3 Barre Moves You Can Do at Home to Lift + Sculpt Your Seat —bonus, you don’t even need a barre!

Think that perky, lifted seat you see on fitness models is unattainable without doing hundreds of squats? Think again. Barre workouts strengthen + shape each group of muscles by working them in every direction. Compound movements like squats are great to build the glutes—but let’s face it, not everyone wants (or likes) to do squats. Enter the tiny, isometric contractions of barre where we hold the working muscle in a static contraction and then add in an ever so small pulsing movement to challenge the working muscle even more. Follow these 3 moves, and your seat will be sitting up high in no time—they don’t call it a “barre shelf” for nothing.

Training tips:

*Be sure to hold the working muscle in a contracted position for the duration of each exercise.

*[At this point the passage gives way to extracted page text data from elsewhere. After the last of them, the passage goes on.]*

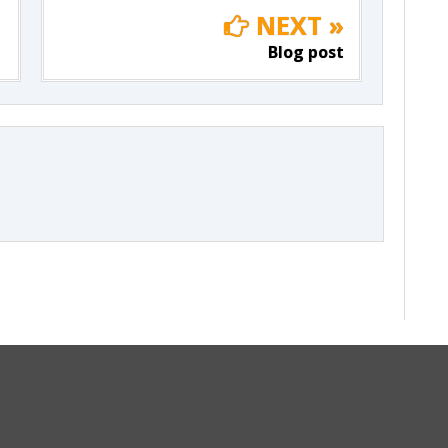
NEXT »
Blog post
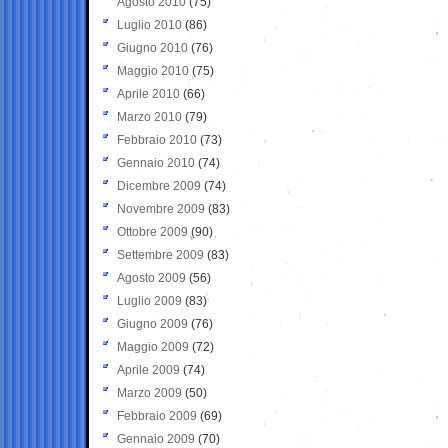
Agosto 2010
(75)
Luglio 2010
(86)
Giugno 2010
(76)
Maggio 2010
(75)
Aprile 2010
(66)
Marzo 2010
(79)
Febbraio 2010
(73)
Gennaio 2010
(74)
Dicembre 2009
(74)
Novembre 2009
(83)
Ottobre 2009
(90)
Settembre 2009
(83)
Agosto 2009
(56)
Luglio 2009
(83)
Giugno 2009
(76)
Maggio 2009
(72)
Aprile 2009
(74)
Marzo 2009
(50)
Febbraio 2009
(69)
Gennaio 2009
(70)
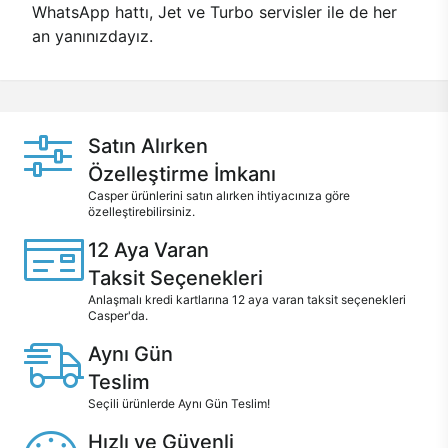
WhatsApp hattı, Jet ve Turbo servisler ile de her
an yanınızdayız.
Satın Alırken
Özelleştirme İmkanı
Casper ürünlerini satın alırken ihtiyacınıza göre
özelleştirebilirsiniz.
12 Aya Varan
Taksit Seçenekleri
Anlaşmalı kredi kartlarına 12 aya varan taksit seçenekleri
Casper'da.
Aynı Gün
Teslim
Seçili ürünlerde Aynı Gün Teslim!
Hızlı ve Güvenli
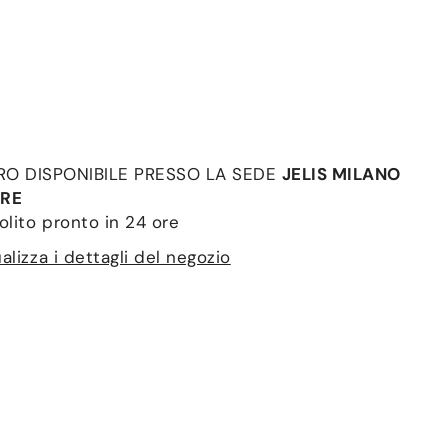
IRO DISPONIBILE PRESSO LA SEDE
JELIS MILANO
RE
olito pronto in 24 ore
alizza i dettagli del negozio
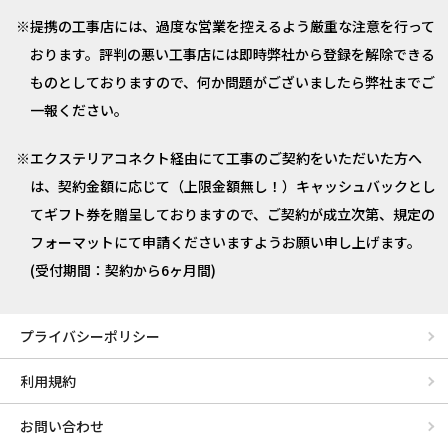
提携の工事店には、過度な営業を控えるよう厳重な注意を行って
おります。評判の悪い工事店には即時弊社から登録を解除できる
ものとしておりますので、何か問題がございましたら弊社までご
一報ください。
エクステリアコネクト経由にて工事のご契約をいただいた方へ
は、契約金額に応じて（上限金額無し！）キャッシュバックとし
てギフト券を贈呈しておりますので、ご契約が成立次第、規定の
フォーマットにて申請くださいますようお願い申し上げます。
(受付期間：契約から6ヶ月間)
プライバシーポリシー
利用規約
お問い合わせ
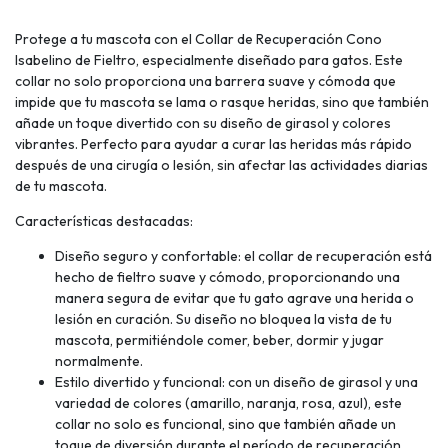
Protege a tu mascota con el Collar de Recuperación Cono
Isabelino de Fieltro, especialmente diseñado para gatos. Este
collar no solo proporciona una barrera suave y cómoda que
impide que tu mascota se lama o rasque heridas, sino que también
añade un toque divertido con su diseño de girasol y colores
vibrantes. Perfecto para ayudar a curar las heridas más rápido
después de una cirugía o lesión, sin afectar las actividades diarias
de tu mascota.
Características destacadas:
Diseño seguro y confortable: el collar de recuperación está
hecho de fieltro suave y cómodo, proporcionando una
manera segura de evitar que tu gato agrave una herida o
lesión en curación. Su diseño no bloquea la vista de tu
mascota, permitiéndole comer, beber, dormir y jugar
normalmente.
Estilo divertido y funcional: con un diseño de girasol y una
variedad de colores (amarillo, naranja, rosa, azul), este
collar no solo es funcional, sino que también añade un
toque de diversión durante el período de recuperación.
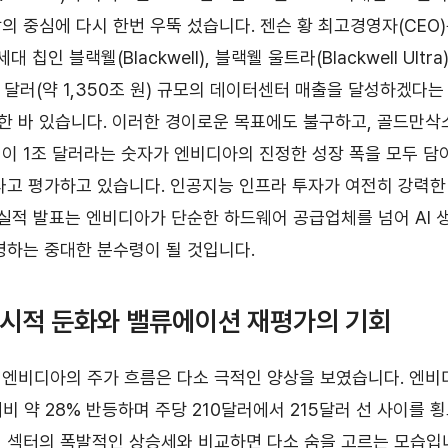
의 중심에 다시 한번 우뚝 섰습니다. 젠슨 황 최고경영자(CEO)
 칩인 블랙웰(Blackwell), 블랙웰 울트라(Blackwell Ultra)
조 달러(약 1,350조 원) 규모의 데이터센터 매출을 달성하겠다
 바 있습니다. 이러한 경이로운 목표에도 불구하고, 골드만삭
이 1조 달러라는 숫자가 엔비디아의 진정한 성장 폭을 모두 담
다고 평가하고 있습니다. 인공지능 인프라 투자가 여전히 강력
 실적 발표는 엔비디아가 단순한 하드웨어 공급업체를 넘어 AI 
명하는 중대한 분수령이 될 것입니다.
일시적 둔화와 밸류에이션 재평가의 기회
엔비디아의 주가 흐름은 다소 극적인 양상을 보였습니다. 엔비
비 약 28% 반등하며 주당 210달러에서 215달러 선 사이를 
 섹터의 폭발적인 상승세와 비교하면 다소 숨을 고르는 모습입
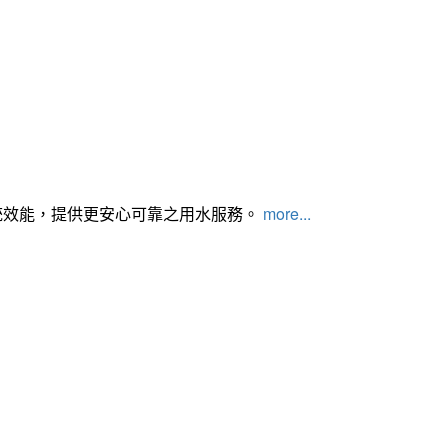
統效能，提供更安心可靠之用水服務。
more...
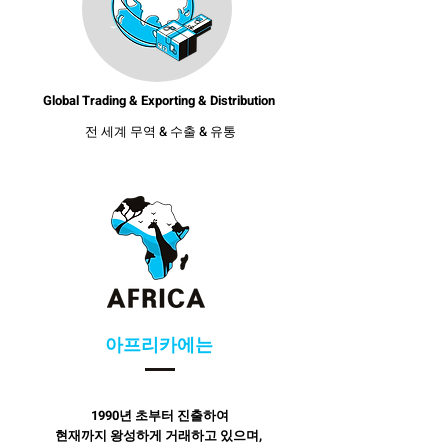
Global Trading & Exporting & Distribution
전 세계 무역 & 수출 & 유통
아프리카에는
1990년 초부터 진출하여
현재까지
왕성하게
거래하고 있으며,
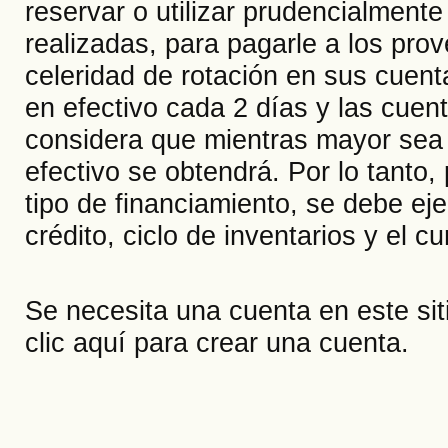
reservar o utilizar prudencialment
realizadas, para pagarle a los pro
celeridad de rotación en sus cuent
en efectivo cada 2 días y las cuen
considera que mientras mayor sea 
efectivo se obtendrá. Por lo tanto
tipo de financiamiento, se debe ej
crédito, ciclo de inventarios y el 
Se necesita una cuenta en este si
clic aquí
para crear una cuenta.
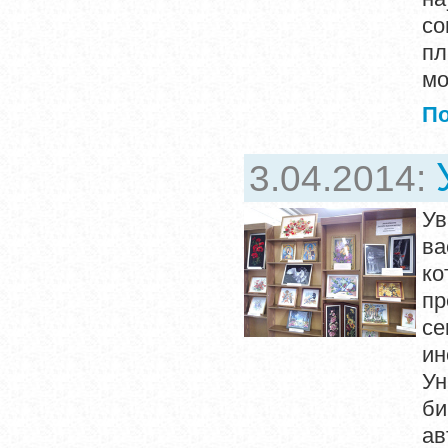
со
п
мо
П
3.04.2014:
Ув
ва
ко
пр
се
ин
Ун
би
ав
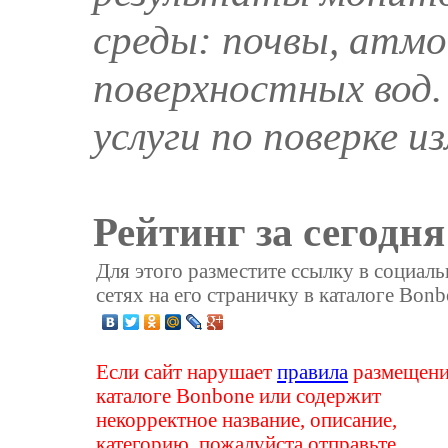
среды: почвы, атмо
поверхностных вод.
услуги по поверке 
Рейтинг за сегодня
Для этого разместите ссылку в социал
сетях на его страничку в каталоге Bonb
Если сайт нарушает
правила
размещени
каталоге Bonbone или содержит
некорректное название, описание,
категорию, пожалуйста отправьте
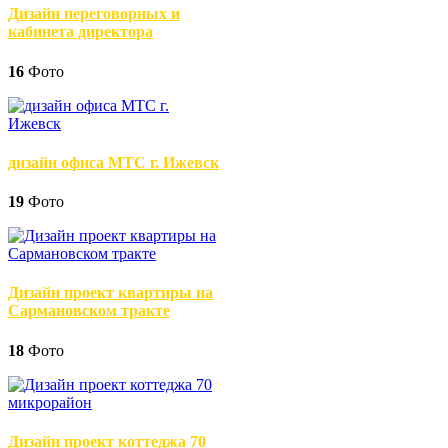
Дизайн переговорных и
кабинета директора
16
Фото
дизайн офиса МТС г. Ижевск
19
Фото
Дизайн проект квартиры на
Сармановском тракте
18
Фото
Дизайн проект коттеджа 70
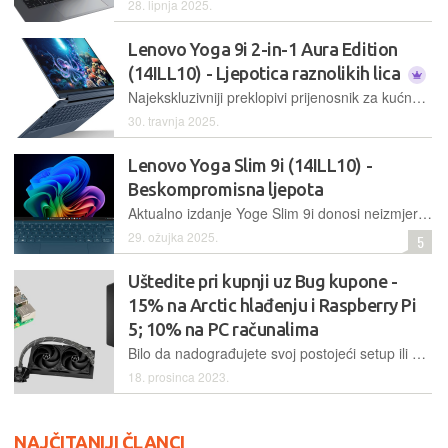
28. lipnja 2025.
Lenovo Yoga 9i 2-in-1 Aura Edition
(14ILL10) - Ljepotica raznolikih lica
Najekskluzivniji preklopivi prijenosnik za kućne korisnike ove godine donosi unaprijeđeni dizajn, prekrasni OLED ekran visoke razlučivosti te bitno poboljšanu autonomiju
30. travnja 2025.
Lenovo Yoga Slim 9i (14ILL10) -
Beskompromisna ljepota
Aktualno izdanje Yoge Slim 9i donosi neizmjerno lijep dizajn u kombinaciji s odličnim ekranom, a također, radi se o jednom od prvih laptopa temeljenih na Intelovoj najnovijoj mobilnoj platformi Evo Edition
29. ožujka 2025.
5
Uštedite pri kupnji uz Bug kupone -
15% na Arctic hlađenju i Raspberry Pi
5; 10% na PC računalima
Bilo da nadograđujete svoj postojeći setup ili krećete od nule, kuponi koje vam donosimo mogu biti idealan način da uštedite koji euro ovoga Božića
18. prosinca 2023.
NAJČITANIJI ČLANCI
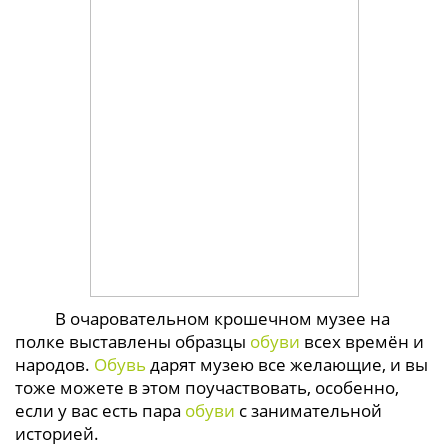
В очаровательном крошечном музее на
полке выставлены образцы
обуви
всех времён и
народов.
Обувь
дарят музею все желающие, и вы
тоже можете в этом поучаствовать, особенно,
если у вас есть пара
обуви
с занимательной
историей.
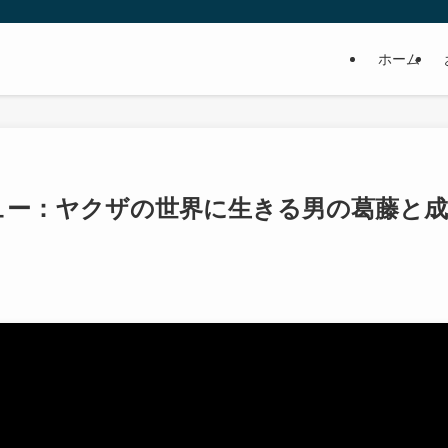
ホーム
ビュー：ヤクザの世界に生きる男の葛藤と成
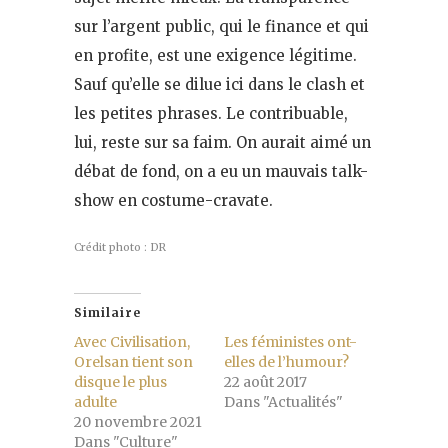
sur l’argent public, qui le finance et qui
en profite, est une exigence légitime.
Sauf qu’elle se dilue ici dans le clash et
les petites phrases. Le contribuable,
lui, reste sur sa faim. On aurait aimé un
débat de fond, on a eu un mauvais talk-
show en costume-cravate.
Crédit photo : DR
Similaire
Avec Civilisation,
Les féministes ont-
Orelsan tient son
elles de l’humour?
disque le plus
22 août 2017
adulte
Dans "Actualités"
20 novembre 2021
Dans "Culture"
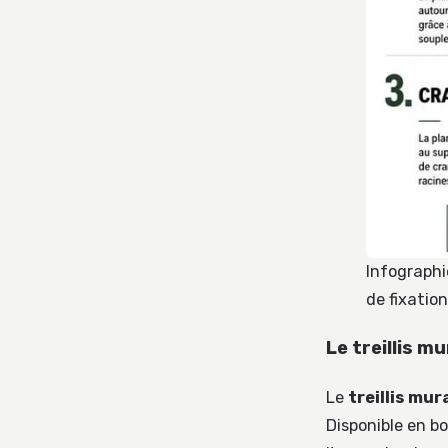
Infographi
de fixation
Le treillis mu
Le
treillis mur
Disponible en bo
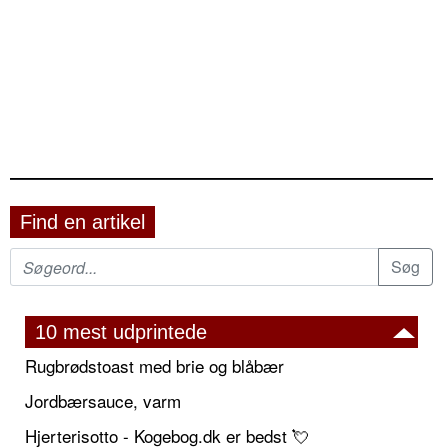
Find en artikel
10 mest udprintede
Rugbrødstoast med brie og blåbær
Jordbærsauce, varm
Hjerterisotto - Kogebog.dk er bedst 💘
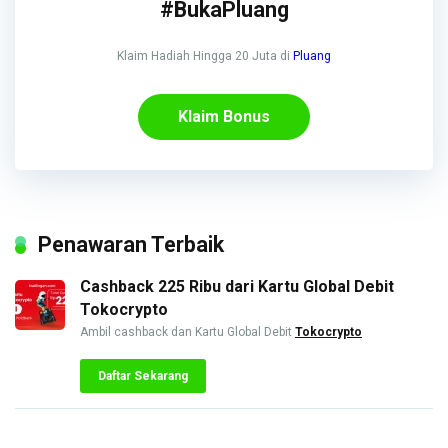
#BukaPluang
Klaim Hadiah Hingga 20 Juta di
Pluang
Klaim Bonus
Penawaran Terbaik
Cashback 225 Ribu dari Kartu Global Debit
Tokocrypto
Ambil cashback dan Kartu Global Debit
Tokocrypto
Daftar Sekarang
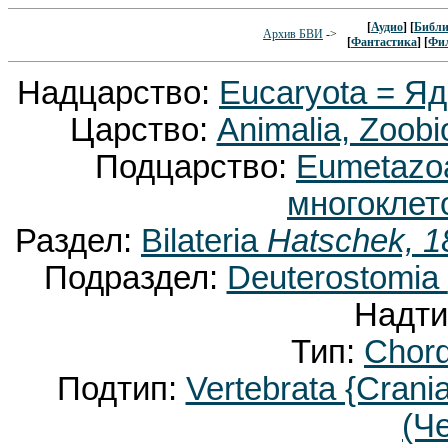
[
Аудио
] [
Библи
Архив БВИ
->
[
Фантастика
] [
Фи
Надцарство:
Eucaryota = Я
Царство:
Animalia, Zoobi
Подцарство:
Eumetaz
многоклет
Раздел:
Bilateria
Hatschek, 1
Подраздел:
Deuterostomia
Надти
Тип:
Chor
Подтип:
Vertebrata {Crani
(Ч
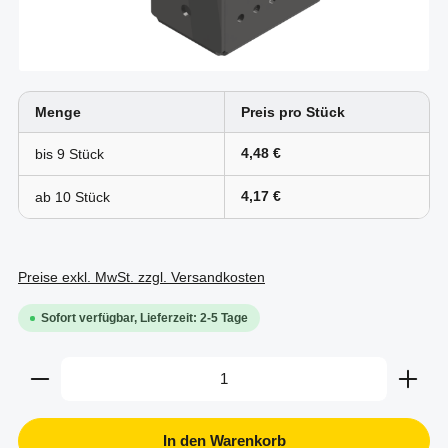
Menge
Preis pro Stück
4,48 €
bis
9
4,17 €
ab
10
Preise exkl. MwSt. zzgl. Versandkosten
Sofort verfügbar, Lieferzeit: 2-5 Tage
Produkt Anzahl: Gib den gewünschten Wert ein oder b
In den Warenkorb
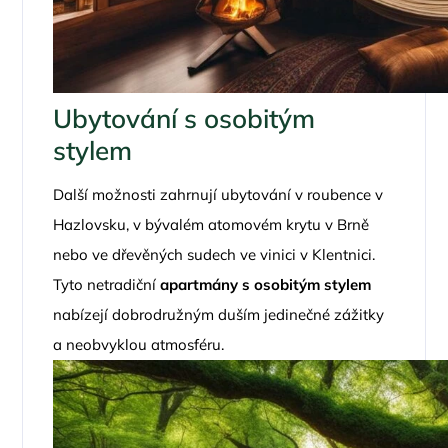
Ubytování s osobitým
stylem
Další možnosti zahrnují ubytování v roubence v
Hazlovsku, v bývalém atomovém krytu v Brně
nebo ve dřevěných sudech ve vinici v Klentnici.
Tyto netradiční
apartmány s osobitým stylem
nabízejí dobrodružným duším jedinečné zážitky
a neobvyklou atmosféru.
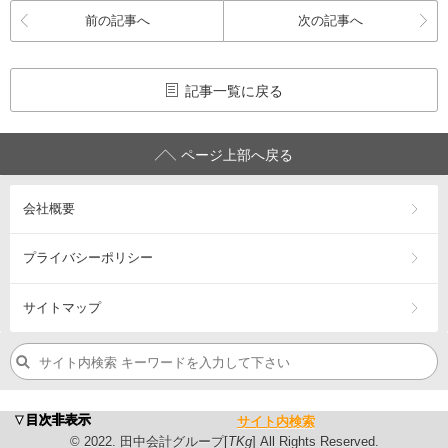
前の記事へ
次の記事へ
記事一覧に戻る
ページ上部へ戻る
会社概要
プライバシーポリシー
サイトマップ
浜松市の税理士・公認会計士、会計･税務（相続税・確定申告
▼目次非表示
サイト内検索
営業エリア：
浜松市
中央区
・浜松市
浜名区
・浜松市
天竜区
・
磐
©
2022
. 田中会計グループ[
TKg
] All Rights Reserved.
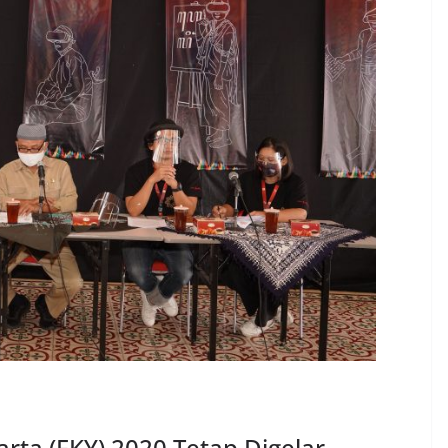
rta (FKY) 2020 Tetap Digelar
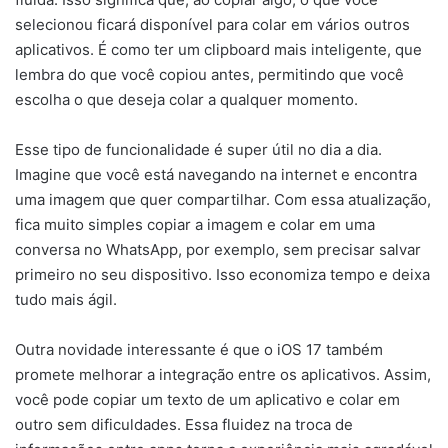
selecionou ficará disponível para colar em vários outros
aplicativos. É como ter um clipboard mais inteligente, que
lembra do que você copiou antes, permitindo que você
escolha o que deseja colar a qualquer momento.
Esse tipo de funcionalidade é super útil no dia a dia.
Imagine que você está navegando na internet e encontra
uma imagem que quer compartilhar. Com essa atualização,
fica muito simples copiar a imagem e colar em uma
conversa no WhatsApp, por exemplo, sem precisar salvar
primeiro no seu dispositivo. Isso economiza tempo e deixa
tudo mais ágil.
Outra novidade interessante é que o iOS 17 também
promete melhorar a integração entre os aplicativos. Assim,
você pode copiar um texto de um aplicativo e colar em
outro sem dificuldades. Essa fluidez na troca de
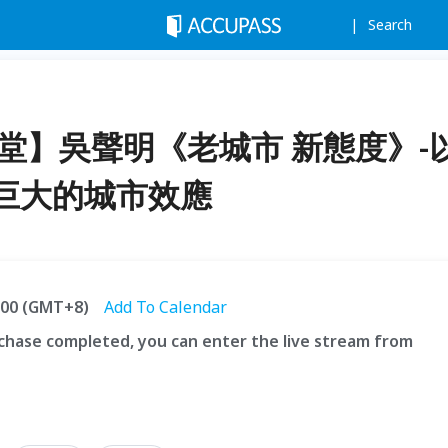
Search
H講堂】吳聲明《老城市 新態度》-
巨大的城市效應
1:00 (GMT+8)
Add To Calendar
hase completed, you can enter the live stream from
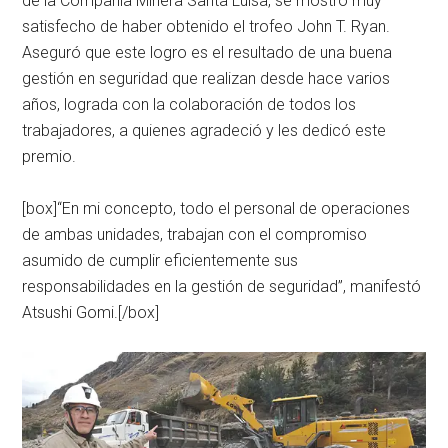
de la Compañía Minera Santa Luisa, se mostró muy
satisfecho de haber obtenido el trofeo John T. Ryan.
Aseguró que este logro es el resultado de una buena
gestión en seguridad que realizan desde hace varios
años, lograda con la colaboración de todos los
trabajadores, a quienes agradeció y les dedicó este
premio.
[box]“En mi concepto, todo el personal de operaciones
de ambas unidades, trabajan con el compromiso
asumido de cumplir eficientemente sus
responsabilidades en la gestión de seguridad”, manifestó
Atsushi Gomi.[/box]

*Perform each movement for 30-40 repetitions. Burning + shaking of the muscle is totally normal (and actually welcomed)—that’s where the change is happening in the muscle!

1. Wide Second Position

Target area: side of glutes

Set-up: turn your toes out 2-3 inches and step your legs out into a wide ‘V’ position

Sink down through your hips, bringing hips in line with the knees

Knees should be directly over the ankles and tracking over the middle toes

Once you’ve found your lowest point:

  1. Pulse up + down 1 inch
  2. Press your knees back + forward 1 inch
  3. Tuck your hips forward/neutral

2. Table Seat Press

Target area: center of glutes + hamstrings

Set-up: start on hands + kneeds in a table position

Slide your right leg straight back with the foot flexed

Lift the right leg in line with the hip, but keep the hips square to the floor

Bend the right leg at the knee so the sole of the foot faces the ceiling

Once you’ve found your working point:

  1. Lift the right leg up + down 1 inch
  2. Point the toe, and extend the leg long and then re-bend
  3. Extend the leg with the toe pointed and lift the leg up + down an inch

3. Pretzel

Target area: side and center of seat + waist

Set-up: sit down on the mat with your right leg bent at a 90 degree angle in front of you and your left leg bent at a 90 degree angle behind you

Press the left knee about 1 inch behind the left hip and roll the hip forward so hips are square and the foot lifts off the floor

Hands (both or just the right hand) can come to the floor for balance

Once you’ve found your working point:

  1. squeeze the heel 1 inch in towards the seat
  2. Lift the leg up + down 1 inch
  3. Combine both movements—squeeze the heel towards the seat and then lift the leg up + down 1 inch

*TIP—the working leg may not lift off the floor, that’s ok. It’s still working as long as you’re engaging the muscle and using it to pull the leg in the direction.

The glutes and thighs are the largest, most calorie-hungry muscles in the body. They’re built to work hard—perform these moves 4-5 days per week and you’ll see a huge change in the shape and position of your seat muscles.